Duina: This is a great question, in part because I think issues of gender, race, sexual orientation, and—to some extent—class, have not been given enough attention by economic sociologists. Your latest newsletter was good example of how gender, for instance, can and should be brought into the discussion far more than has been the case. So, in the course we talk about class a lot, especially as it relates to the formation of preferences, for instance, or the availability of information in poorer districts, etc. I also incorporate discussions of race (this does come up in the context of the existing literature on immigrants, say, but not enough so) and gender (for instance, how family finances are run in my students’ homes). These sorts of discussions really enliven our class meetings and discussions.

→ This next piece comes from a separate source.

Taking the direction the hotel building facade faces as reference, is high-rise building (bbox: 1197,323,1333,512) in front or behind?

Elliott: When you look at my syllabus, it’s clear that much of my favorite material in economic sociology—and what I therefore assign—is by women scholars and scholars of color. So by this definition of diversity, I don’t have to do much deliberative reflection to produce a list that is not overwhelmingly white or male. The bigger challenge for me is to get beyond American economic sociology: this is something I’m still working on. I was trained in the U.S. and I am an American, so it’s the version of the subfield I know best and it is an empirical context that is intrinsically more interesting to me than it may be to my students at the LSE, who come from all over the world. I want students to see their own experiences and interests reflected in the course readings, so this means doing more to choose readings by scholars working on, or in, other national contexts. SASE has been really generative for this, given the international community it attracts.

Maman: The syllabus includes papers published by scholars from different generational groups and not exclusively from American universities. For example, when dealing with capitalism and varieties of capitalism, the syllabus includes papers by Randel Collins, “Weber’s last theory of capitalism” (1980), Jens Beckert, “Capitalism as a system of expectations” (2013),  Yann Boutang, Cognitive Capitalism (2011), and Nina Bandelj, “On postsocialist capitalism” (2016).

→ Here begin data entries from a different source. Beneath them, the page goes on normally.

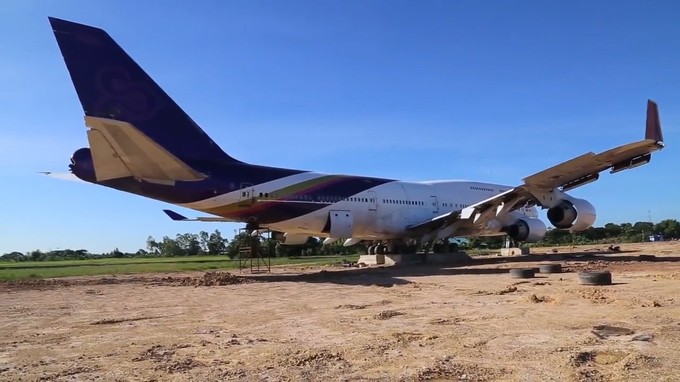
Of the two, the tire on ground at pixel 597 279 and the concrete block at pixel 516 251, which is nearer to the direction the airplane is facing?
the concrete block

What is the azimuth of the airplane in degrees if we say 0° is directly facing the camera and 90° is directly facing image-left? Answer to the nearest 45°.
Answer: approximately 225°

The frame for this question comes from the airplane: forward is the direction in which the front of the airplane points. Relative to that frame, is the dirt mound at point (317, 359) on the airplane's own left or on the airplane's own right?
on the airplane's own right

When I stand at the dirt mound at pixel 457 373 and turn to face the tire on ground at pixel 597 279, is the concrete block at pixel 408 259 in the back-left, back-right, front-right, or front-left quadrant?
front-left

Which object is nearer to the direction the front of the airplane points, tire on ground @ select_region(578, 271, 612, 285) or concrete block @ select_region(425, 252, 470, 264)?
the concrete block

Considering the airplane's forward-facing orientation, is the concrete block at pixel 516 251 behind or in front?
in front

How, if at all, does teaching in different national contexts change what you include on a syllabus and/or how your students react to the material? (If you have taught in more than one country)

Duina: I have taught mostly in the in the U.S. but also South Korea and Canada.  In Canada, I was at the University of British Columbia (UBC) in Vancouver, British Columbia, for two years. Vancouver is a very global and diverse city, with close connections to Asia. Students in my courses came from many different countries. This naturally prompted me to adapt my syllabus so that we would cover the political economies of some Asian countries. Questions we asked included: How did Singapore and South Korea develop so quickly? What state policies favor the chaebol model of industrial organization in Korea? How has democracy both helped and slowed down India’s economic trajectory? The questions are endless, and being in a different setting has encouraged me to change my syllabi accordingly.

What do you hope that students who walk away from your course remember?

Elliott: Mostly, I hope that by the end of the course they feel empowered to offer their own sociological analyses of economic phenomena, rather than presuming they ought to defer to economists on these questions. If they can internalize that economic action is social action, then the tools they have developed not only on my course, but across their courses in the sociology department, prepare them to understand and explain various economic phenomena in terms of their social structuring, embeddedness, and significance.

Maman: I hope that students will learn that economic sociology provides concepts and ideas that enable them to understand economic phenomena. I also believe that after taking the class, students will be less intimidated by economic and financial issues insofar as they confront them be it as consumers, workers, scholars, or informed citizens.

Duina: Ultimately, I want students to take away the basic sociological insight that all of social life happens in rich cultural, institutional and structural contexts. I stress that our course, which focuses on economic life, is just an application of that fundamental insight.